Dataset
In this study, we modeled a data set consisting of 24 rows of information regarding the solubility of FBX (Febuxostat) drugs at various temperatures and pressures. Table 1 shows the entirety of all this information as input values. The dataset is obtained from Abourehab et al.19 FBX solubility measurements in Supercritical Co have been reported2 The system pressure was set between 120 and 270 bar, even at four temperature levels: 308, 318, 328, and 338 K. The data is also used by Hani et al.3 Construction of ML models and analysis of FBX solubility behavior.
The overall modeling workflow for this study is shown in Figure 1, with its components introduced in the following subsections. The first step in the modeling process is normalization of the data and splitting the data into training and testing. Normalization prevents excessive effects of either of the two input parameters due to the high range of variation in the final output. The model introduced in detail is optimized using the HHO algorithm in terms of hyperparameters to obtain the final model. Finally, the acquired models (both single mode and voting mode) are tested with test data not used during the training phase.
Implementation of machine learning regression models and visualizations is Python Programming language (3.8 version) andSklearn”, “”numpy“, and “matplotlib”The library of this research.
Overall workflow of this study for estimating FBX solubility in SCCO2.
k-nearest Neighbors Regression (KNN)
The basis of this approach is the distance metrics used to split the dataset into manageable chunks. Parameters that affect model performance were considered before the application proceeded. Therefore, these parameters can be optimized to increase the efficiency of the model. This model is optimized considering the number of neighbours, point weights, distances, and P parameters related to the Minkowski function. Grouping dependent variables or response data into subsets is indicated by nearby numbers. Uniform and weighted modes are established for the model's point weights, the latter being based on the distance between the points. The KNN model assigned equal importance to each data point, while the distance model gave more weight to nearby points. In addition to the standard Euclidean distance (D0), several different measurements were utilized to quantify the distance. Parameter optimization was performed using the relationships of Euclidean, Manhattan, Minkovsky and Chebyshev in subsequent equations20.
Gaussian Process Regression (GPR)
Gaussian process regression is an effective approach to modeling, exploring and exploiting unknown featurestwenty one. As a relatively new statistical ML algorithm within the context of Bayesian formulations, Gaussian Process Regression (GPR) has recently attracted attention for its use in modeling due to its ability to employ stochastic regression in the determination of hyperparameters in multidimensional, small and nonlinear data sets.twenty two.
The term “Gaussian process” (GP) is used to describe a set of variables. Some of them show Gaussian distributions and what is not23,24. Suitable measurements of GP quality include mean, covariance, and function. This procedure expands the Gaussian distribution (GDS).

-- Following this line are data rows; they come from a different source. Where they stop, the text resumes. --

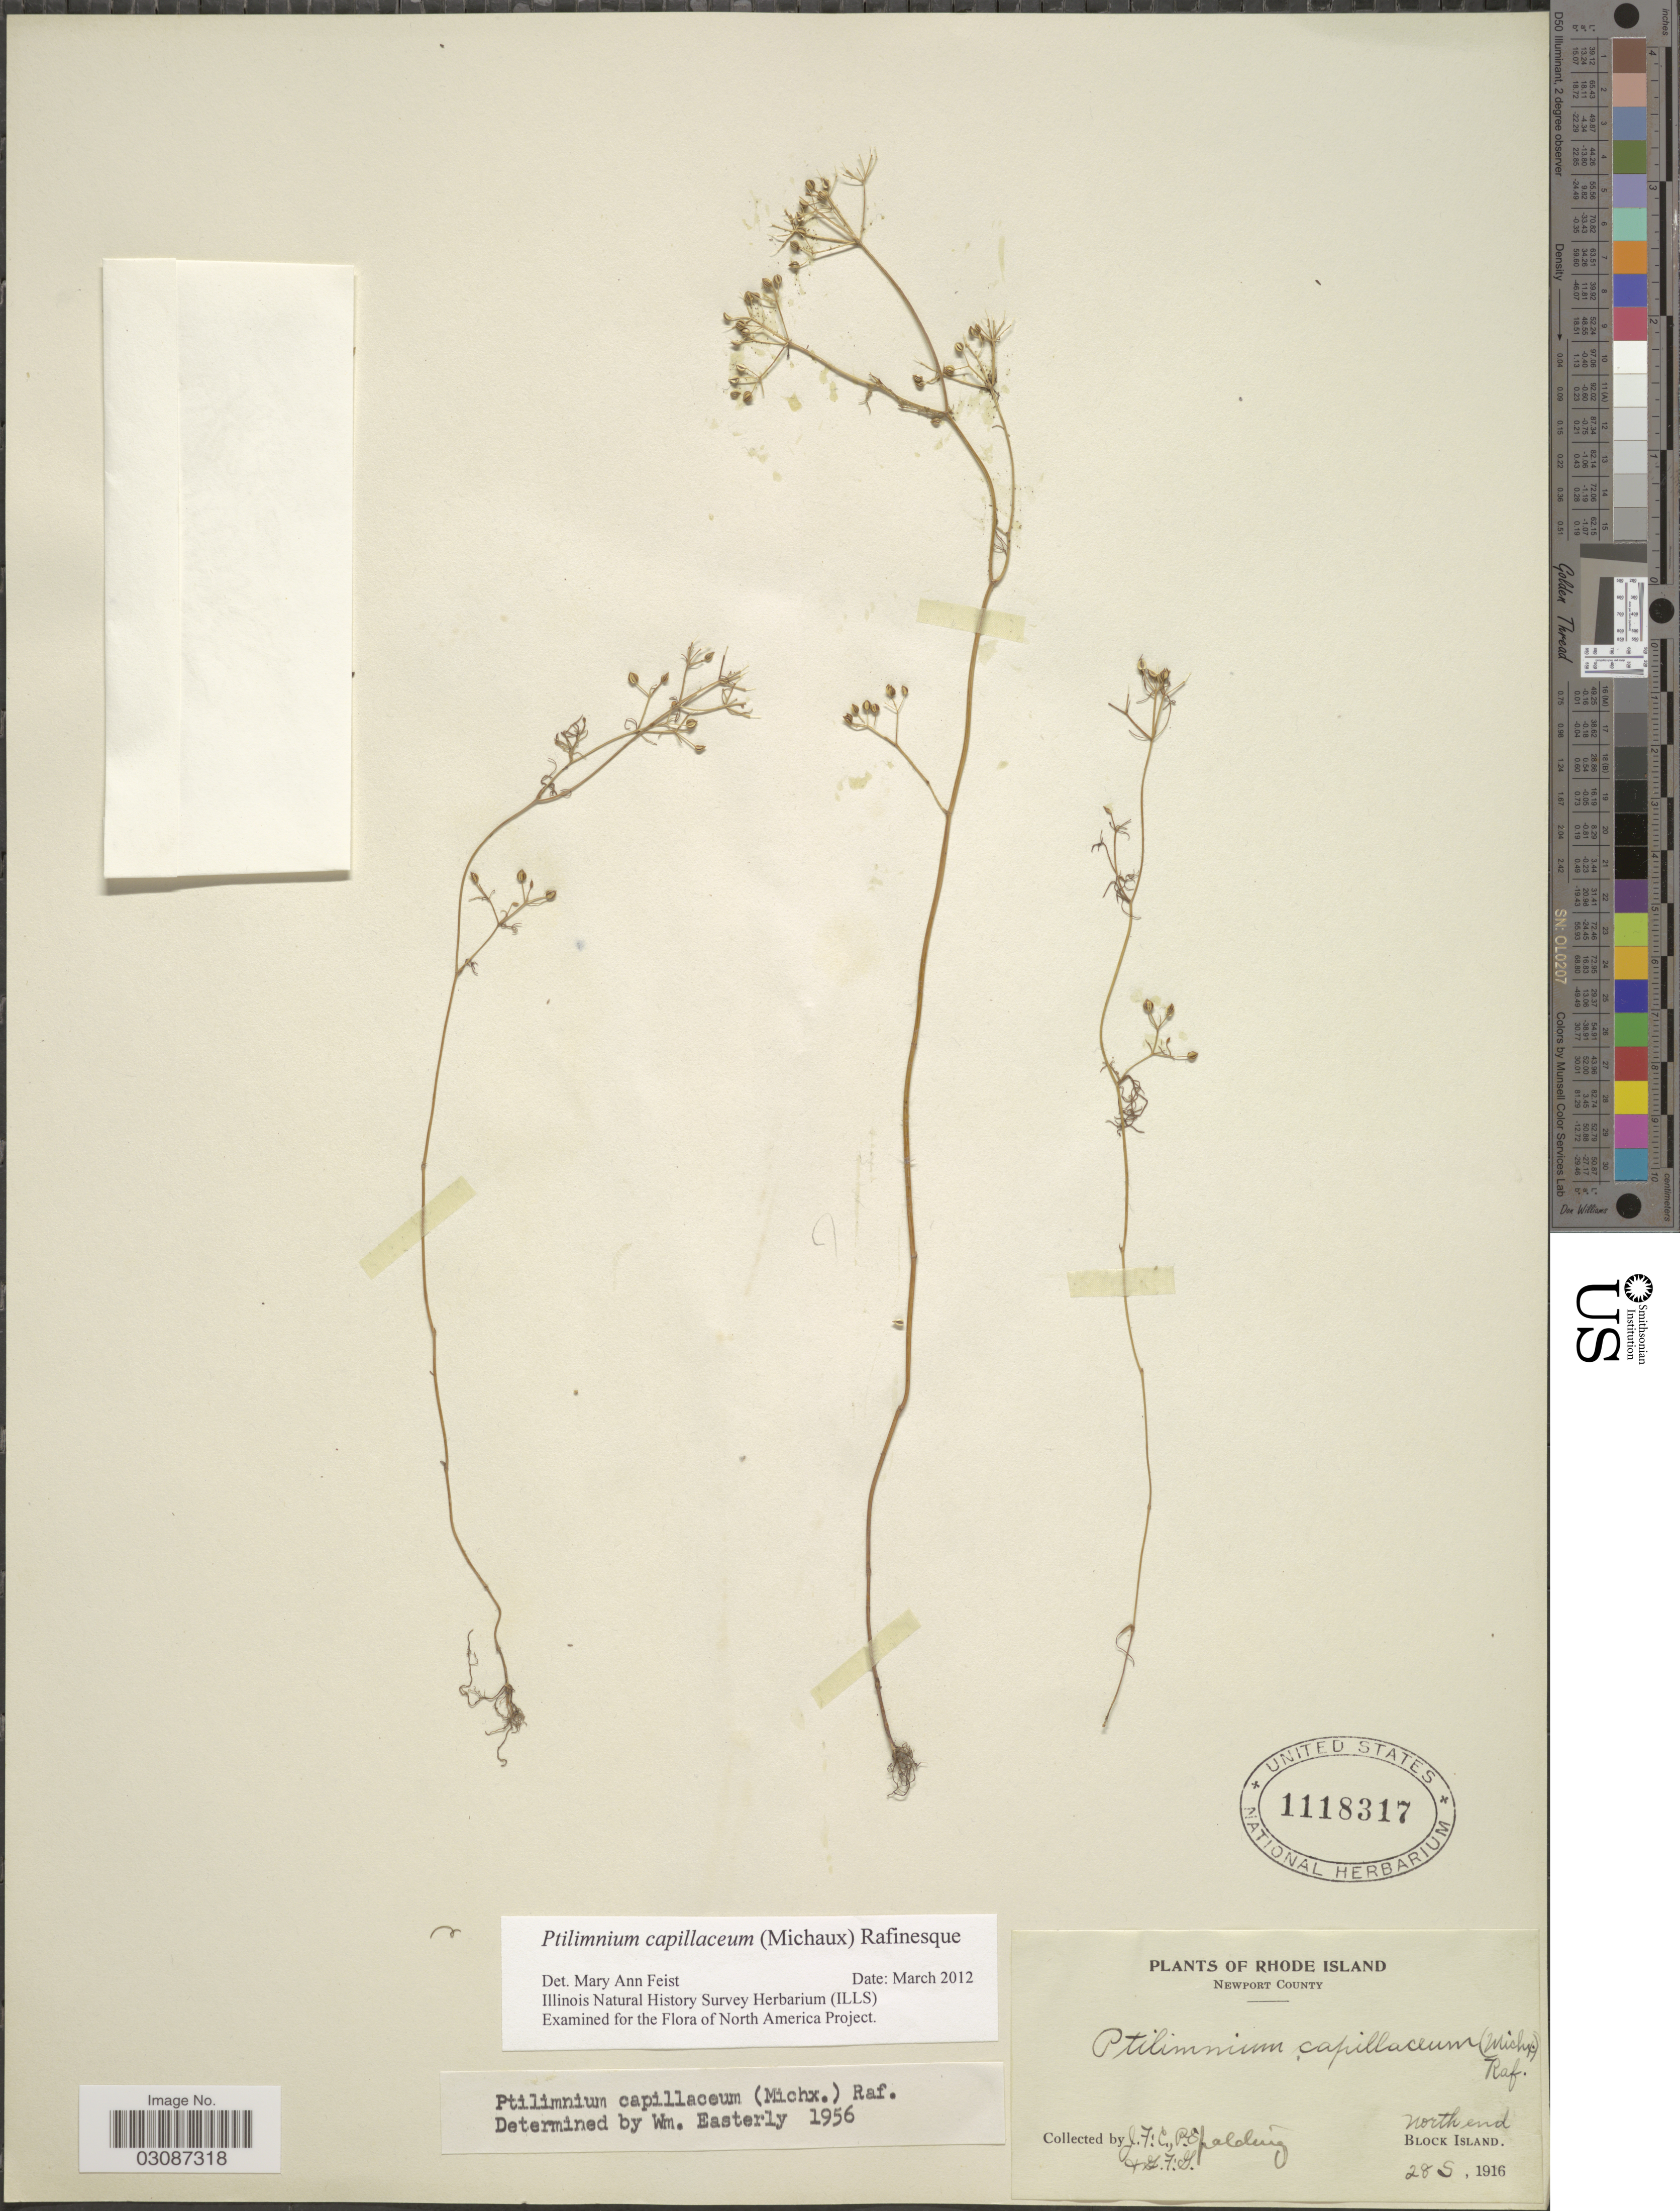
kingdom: Plantae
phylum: Tracheophyta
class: Magnoliopsida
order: Apiales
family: Apiaceae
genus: Ptilimnium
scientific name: Ptilimnium capillaceum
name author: (Michx.) Raf.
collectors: J. Collins, P. Spalding & G. Spalding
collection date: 1916-05-28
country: United States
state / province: Rhode Island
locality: Newport County. North end Block Island.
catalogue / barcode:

As part of this procedure, we use matrices and vectors to represent covariances and mean respectively.twenty five.
Voting Return
In this study, in addition to using standalone GPR and KNN models separately, we used a combined voting model by combining these two models as novel aspects of this paper. This model is actually constructed ng GPR model and nk After all, the KNN model is the average output of all these ng + nk Model. Therefore, this model requires tuning in addition to the hyperparameters of the model. ng and nk value.
HHO Algorithm
Hyperparameter optimization is one of the key activities in modeling physical systems with the help of ML models, but a wide range of optimizers have been developed, including metaheuristic methods.26,27. Another original aspect of this study is that the HHO method is involved in this optimization.
The natural behavior of the Harris Hawks as prey and predators served as an inspiration for the HHO algorithm, a bionic optimization algorithm. Perfect for understanding tricky optimization problems28,29. This algorithm takes into account the dynamics of the scene and the possibility of prey escape. Harris Hawk behaviors such as foraging and scouting have been modelled using a variety of position update strategies. A hybrid of herd and non-gradient optimization, the HHO algorithm consists of three phases: exploration, transition from exploration to exploitation, and exploitation.30. The adaptable structure allows for easy determination of initial regulating parameters. Previous research28 A detailed comparative study was conducted between HHO and 12 other optimization methods (GA, PSO, DE algorithm, etc.) using 29 benchmark functions.